Google Shifts Gemini to Interactions API to Power the New Era of Agents

Google DeepMind has officially designated the Interactions API as the default interface for all Gemini models and agents, marking a fundamental shift in how developers build with Google's AI. By replacing the legacy generateContent interface, Google is pivoting from simple text-in/text-out interactions toward a complex, multi-step framework designed specifically for autonomous agency.

Moving Beyond Simple Chat to Autonomous Agents

For much of the generative AI era, developers relied on the generateContent method, which was optimized for stateless, single-turn responses. The transition to the Interactions API signifies Google's commitment to "Agentic AI"—systems that don't just talk, but act.

According to Logan Kilpatrick, Google’s developer relations lead, this API "sets the stage for the new era of Agents." The shift allows for features that were previously difficult to implement, such as Managed Agents equipped with their own Linux sandboxes. This enables models to execute code in secure, isolated environments, making them capable of performing complex computational tasks rather than just predicting the next token.

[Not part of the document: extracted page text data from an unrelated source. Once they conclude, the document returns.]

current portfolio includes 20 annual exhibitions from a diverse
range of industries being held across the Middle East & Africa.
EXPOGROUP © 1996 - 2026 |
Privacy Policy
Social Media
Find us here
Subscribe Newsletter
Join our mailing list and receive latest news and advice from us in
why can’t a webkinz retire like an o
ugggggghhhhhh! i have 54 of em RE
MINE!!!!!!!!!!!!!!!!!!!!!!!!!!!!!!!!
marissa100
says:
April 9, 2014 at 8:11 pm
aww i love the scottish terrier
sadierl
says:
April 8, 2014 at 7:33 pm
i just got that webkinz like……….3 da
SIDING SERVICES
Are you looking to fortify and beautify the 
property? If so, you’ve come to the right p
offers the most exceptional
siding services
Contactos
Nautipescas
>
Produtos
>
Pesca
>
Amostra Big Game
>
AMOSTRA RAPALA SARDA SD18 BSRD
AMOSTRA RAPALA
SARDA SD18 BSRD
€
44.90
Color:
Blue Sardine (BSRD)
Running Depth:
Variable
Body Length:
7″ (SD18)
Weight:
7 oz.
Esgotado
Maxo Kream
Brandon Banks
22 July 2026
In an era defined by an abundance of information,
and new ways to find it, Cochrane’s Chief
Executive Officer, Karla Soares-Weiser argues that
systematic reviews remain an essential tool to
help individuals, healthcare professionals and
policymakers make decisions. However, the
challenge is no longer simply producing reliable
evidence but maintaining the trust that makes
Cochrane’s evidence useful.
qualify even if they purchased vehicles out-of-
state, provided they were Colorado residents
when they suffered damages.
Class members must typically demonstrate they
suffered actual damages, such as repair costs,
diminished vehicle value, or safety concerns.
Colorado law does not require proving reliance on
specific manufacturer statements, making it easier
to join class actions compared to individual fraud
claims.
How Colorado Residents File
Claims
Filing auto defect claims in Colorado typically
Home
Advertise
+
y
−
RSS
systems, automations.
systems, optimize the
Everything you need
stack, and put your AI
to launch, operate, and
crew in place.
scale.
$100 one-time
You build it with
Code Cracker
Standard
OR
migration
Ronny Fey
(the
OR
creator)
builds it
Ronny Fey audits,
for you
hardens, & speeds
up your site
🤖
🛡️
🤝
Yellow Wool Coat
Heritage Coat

Advanced Capabilities: Tool Chaining and Background Execution

The Interactions API introduces a suite of high-level capabilities that transform Gemini from a chatbot into a functional assistant. Key technical enhancements include:

  • Tool Chaining: Seamless integration with Google Search and Google Maps allows agents to ground their actions in real-world data.
  • Long-running Tasks: The API supports background execution, allowing agents to work on complex workflows without requiring a constant, active connection from the client.
  • Multimodal Generation: Developers can now orchestrate the generation of images, music, and speech directly through the agentic workflow.
  • State Management: The API handles the complexity of multi-step reasoning, allowing agents to maintain context across diverse tool uses and external calls.

A Simplified Schema and Optimized Execution Modes

Google has also streamlined the technical architecture of the API to make it more intuitive for developers. The traditional role-based structure (using labels like "user" and "model") has been replaced by a system of typed "steps." In this new schema, every discrete action—from a user prompt to a function call and a subsequent tool response—is treated as a defined step in a sequence.

To address the economic and performance needs of different applications, Google has introduced two distinct execution modes:

  • Flex Mode: Optimized for cost-efficiency, offering a 50 percent reduction in expenses for developers running large-scale or non-urgent tasks.
  • Priority Mode: Optimized for low latency, ensuring that speed-critical applications receive the fastest possible inference.

Why This Matters for the AI Ecosystem

This move signals that the industry is moving past the "chatbot" phase and into the "agent" phase. By standardizing on an API built for tool use, sandboxed execution, and long-running processes, Google is providing the infrastructure necessary for autonomous software that can navigate the web, manage files, and execute code. For developers, this means less time spent managing state and more time building complex, reliable AI workflows.

Key Takeaways

  • API Transition: The Interactions API replaces generateContent as the default for Gemini, enabling advanced agentic features like Linux sandboxing and tool chaining.
  • New Execution Modes: Developers can now choose between Flex mode (50% cost savings) and Priority mode (optimized for speed).
  • Structural Shift: The API moves from a "user/model" role structure to a "typed steps" schema, better reflecting the multi-step nature of autonomous agents.